• Prompt: Duplicate the records starting at the line that contains "line at (81, 273): dashed -> solid" and ending after the line that contains "line at (1511, 449): dashed -> solid".

• Material provided:
* * * * *
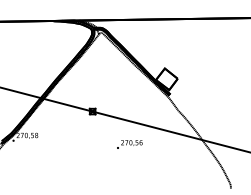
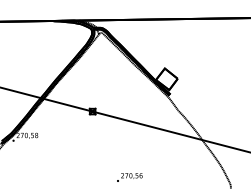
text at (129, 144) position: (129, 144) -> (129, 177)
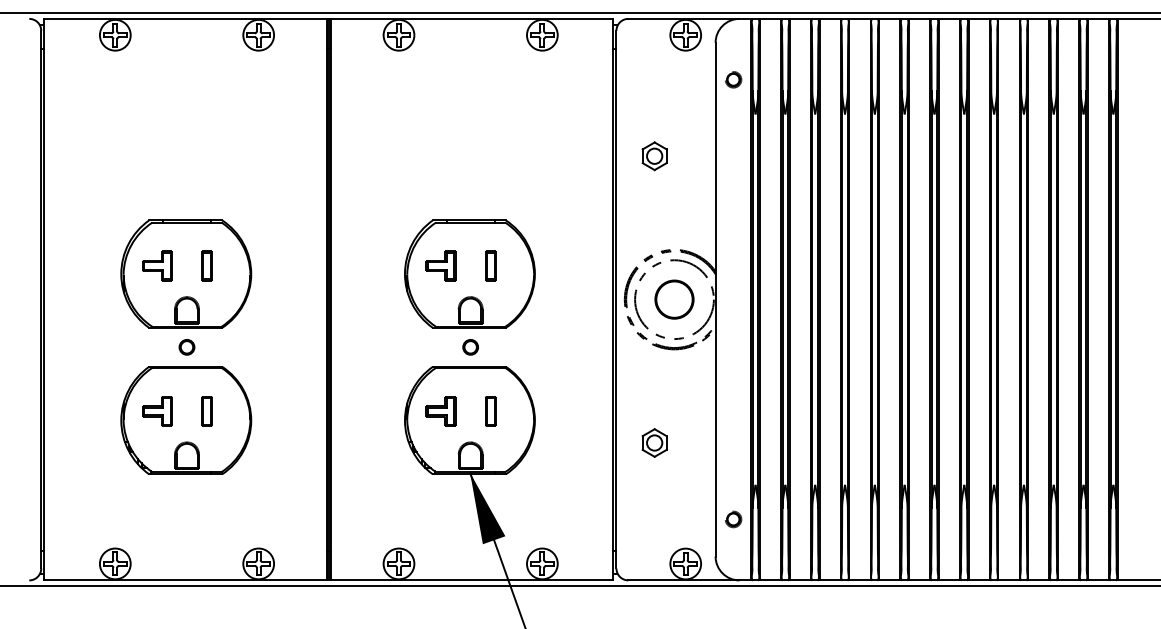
* * * * *
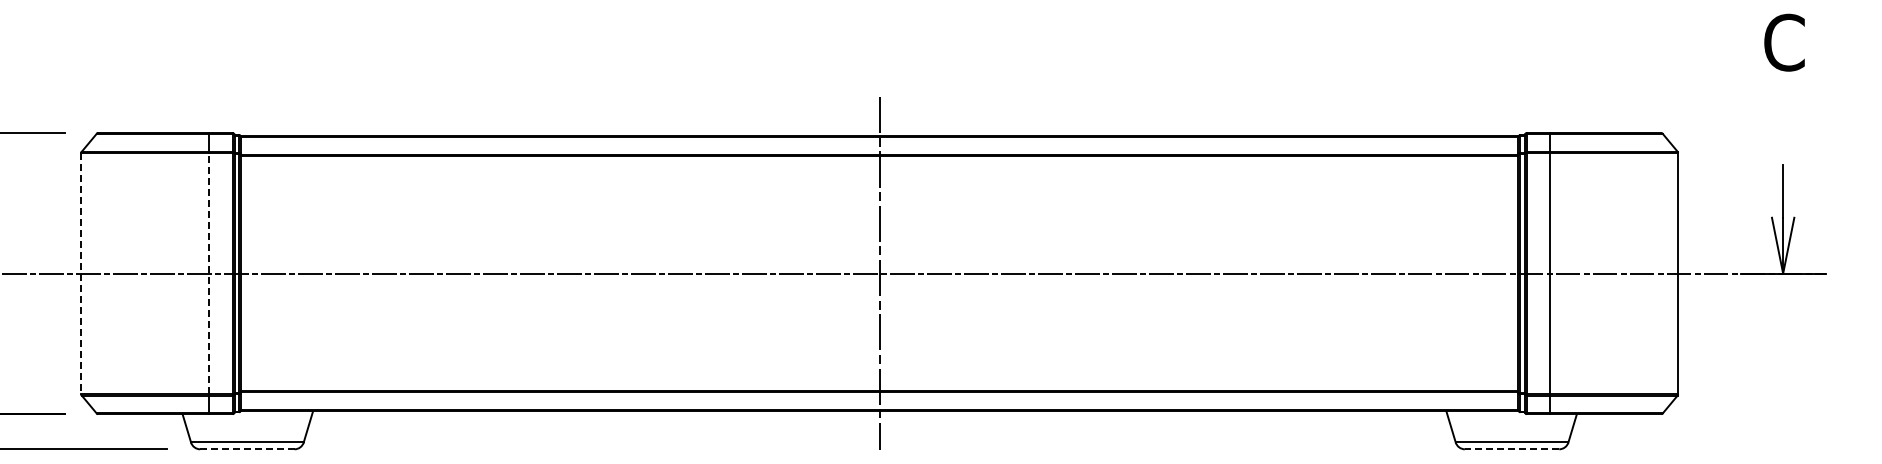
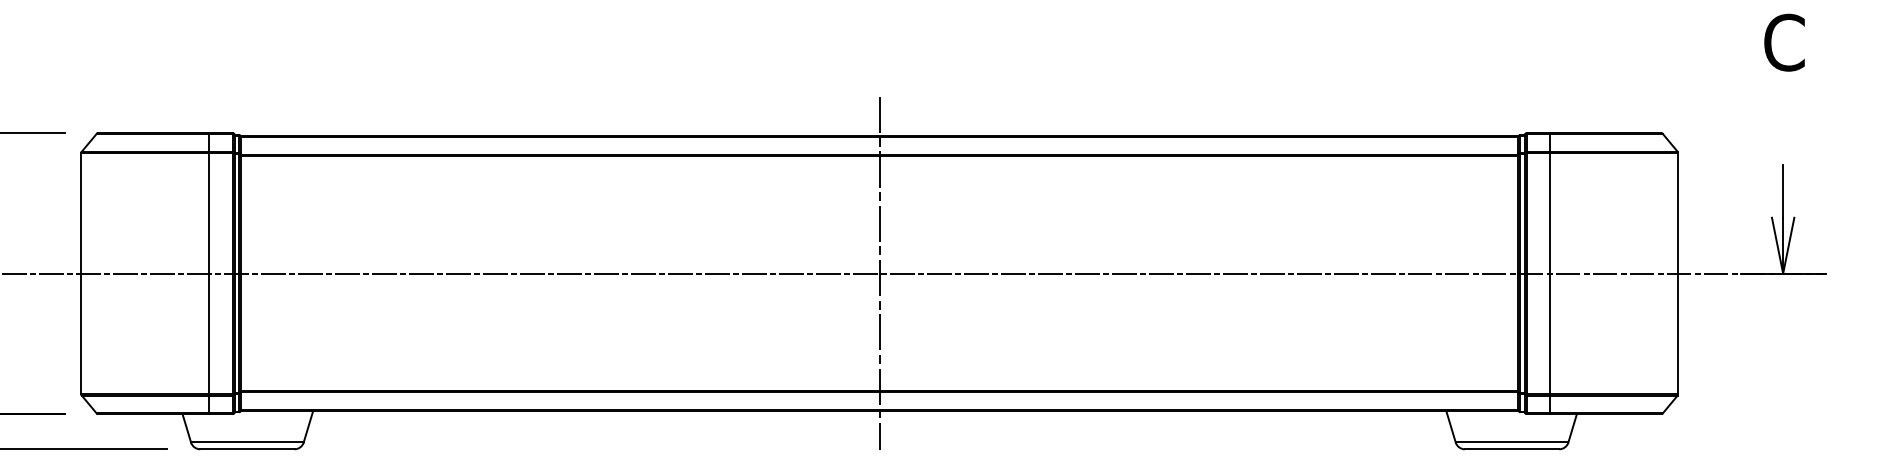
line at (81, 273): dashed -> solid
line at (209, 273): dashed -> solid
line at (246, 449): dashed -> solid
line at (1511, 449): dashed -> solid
* * * * *
• Problem solution:
line at (81, 273): dashed -> solid
line at (209, 273): dashed -> solid
line at (246, 449): dashed -> solid
line at (1511, 449): dashed -> solid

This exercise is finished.